瞼のカットはバッティングだった。再開後にサミングも
「バレなきゃ反則じゃないみたいな、確信犯。それもテクニックのひとつだと思いますけど、明らかなロープ掴みとかは違う。悪意があるか無いか」という斎藤は、1R終盤、ロープ際での攻防でレフェリーにサミングの反則を訴えている。
「指とかが入って、1Rの終わりくらいかな、上に乗られて叩かれて叩いた後にやったり……してきてた。傷口だったらいいんですけど、目とか(指を)ぐりぐりやられるのはヤバいじゃないですか。だからすぐに言いました。『目に指を入れてる!』って。外国人選手、見えないところでそういうのをやることはあるんですよ」
さらに1Rには場外転落、カットのアクシデントもあった。
【写真】偶発的なバッティング後、斎藤の右瞼が切れていることが分かる。
スタンドで斎藤は左ミドルを脇腹にヒット。続く右オーバーハンドと、ケラモフの右が交錯。ここで斎藤は頭を左下に傾けて打っているため、頭同士が当たっているようには見えない。公式動画とは異なる本誌カメラで確認したところ、その直後の首相撲の攻防で、ケラモフの頭が斎藤の顔に当たり、その後、瞼に切り傷が確認できる。
続けて左で差す斎藤にケラモフは右で小手に巻き、ロープに向けて払い腰! 5本ロープの3本目と4本目の間から転落する斎藤。その際に、3本目のロープにも顔を擦りつけた斎藤は、広いエプロンに尻を着いてからリング下に転落。立ち上がると、右瞼をカットしており、大きく出血した。
「場所が悪かった。ロープに向かって投げられたら、そりゃ、行きます。ロープに引っ掛かってもちゃもちゃっと落ちたからダメージとかは無いですけど、でもあの時、落ちる前の接触でたぶん切れたと思うんですけどね。頭で切れたのか拳で切れたのか、スローで見たい。(リングに)戻る前には切れてたんで、アレと」
その後のダブルレッグで下になった斎藤は、ケラモフの傷口狙いの鉄槌後に、サミングを受けた。

- _理解度チェック_:
a - 斎藤とケラモフの試合記事で、ケラモフが斎藤に対して用いた技として名称が書かれているものをすべて挙げてください。
b - 斎藤とケラモフの試合記事を、最後の文の後から書き進めてください。

収集したデータ項目
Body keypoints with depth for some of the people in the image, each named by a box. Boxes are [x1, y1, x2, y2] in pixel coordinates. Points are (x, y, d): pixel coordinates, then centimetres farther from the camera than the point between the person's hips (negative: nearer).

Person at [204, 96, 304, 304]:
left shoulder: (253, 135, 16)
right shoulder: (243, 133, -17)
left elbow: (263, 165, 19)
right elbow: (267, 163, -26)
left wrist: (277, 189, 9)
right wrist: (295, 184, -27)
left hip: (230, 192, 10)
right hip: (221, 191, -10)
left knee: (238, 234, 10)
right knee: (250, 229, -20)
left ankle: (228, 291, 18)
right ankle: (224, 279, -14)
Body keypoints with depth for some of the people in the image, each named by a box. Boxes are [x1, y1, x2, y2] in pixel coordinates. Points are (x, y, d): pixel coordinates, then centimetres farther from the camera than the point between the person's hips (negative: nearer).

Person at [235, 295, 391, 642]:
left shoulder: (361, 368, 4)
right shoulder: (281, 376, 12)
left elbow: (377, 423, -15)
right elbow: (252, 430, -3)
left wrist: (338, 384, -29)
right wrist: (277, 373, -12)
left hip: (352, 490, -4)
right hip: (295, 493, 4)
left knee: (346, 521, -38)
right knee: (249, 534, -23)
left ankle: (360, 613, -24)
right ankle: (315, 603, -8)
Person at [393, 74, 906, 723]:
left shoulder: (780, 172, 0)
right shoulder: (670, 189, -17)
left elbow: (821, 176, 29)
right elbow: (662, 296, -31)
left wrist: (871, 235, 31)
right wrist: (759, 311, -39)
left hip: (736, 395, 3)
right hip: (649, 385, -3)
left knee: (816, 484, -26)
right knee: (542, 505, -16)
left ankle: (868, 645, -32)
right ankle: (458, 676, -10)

- _課題の解答_:
a - 払い腰、ダブルレッグ、鉄槌、サミング

b -
会見では、「(血を)拭いているとき、ドクターチェックのときに『(有効打かバッティングか)どっちですか』と聞いていたんですが、僕の感じでは、拳じゃないような硬い感じがしたのですが、そのときは『拳じゃないか』というようなことは言われましたけど、ギリギリまで、止められるまでは、どっちにしてもやろうと思っていました。出血が結構あったので止まってくれて良かった。もう少しずっと出続けてていたら厳しかった。できれば(バッティングか拳か)明確にしてほしかったとは個人的には思います」とも語っている。
ケラモフのテイクダウンに苦しんだ斎藤だが、尻は着いてもパスガードはされず、蹴り上げで立ち上がり、2R後半には左フックのダブルでフラッシュダウンを奪うと、直後にサッカーキックもヒットさせている。
「後半にチャンスは来るとは思っていた。パワーは強いから、早く失速してくんないかな、と思ったけど、思いのほか体力もあった。強い選手ですよね。日本人で誰が相手をしたらいいんだという感じになりますよ。大変だなと思います」と、ケラモフの実力を認める斎藤は、試合後に、ケラモフに声をかけたことを会見で明かしている。
「僕も判定2-1で負けたことがあるんですけど、今回2-1で勝って。本当に大変ななか、アゼルバイジャンから日本に来て試合をすることを選んでくれたので、そういう感謝の気持ちというか。いろいろ隔離とかも大変だったと思うのですが、無事に試合できて良かったなと。伝わってなかったかもしれないけど、その思いを伝えました」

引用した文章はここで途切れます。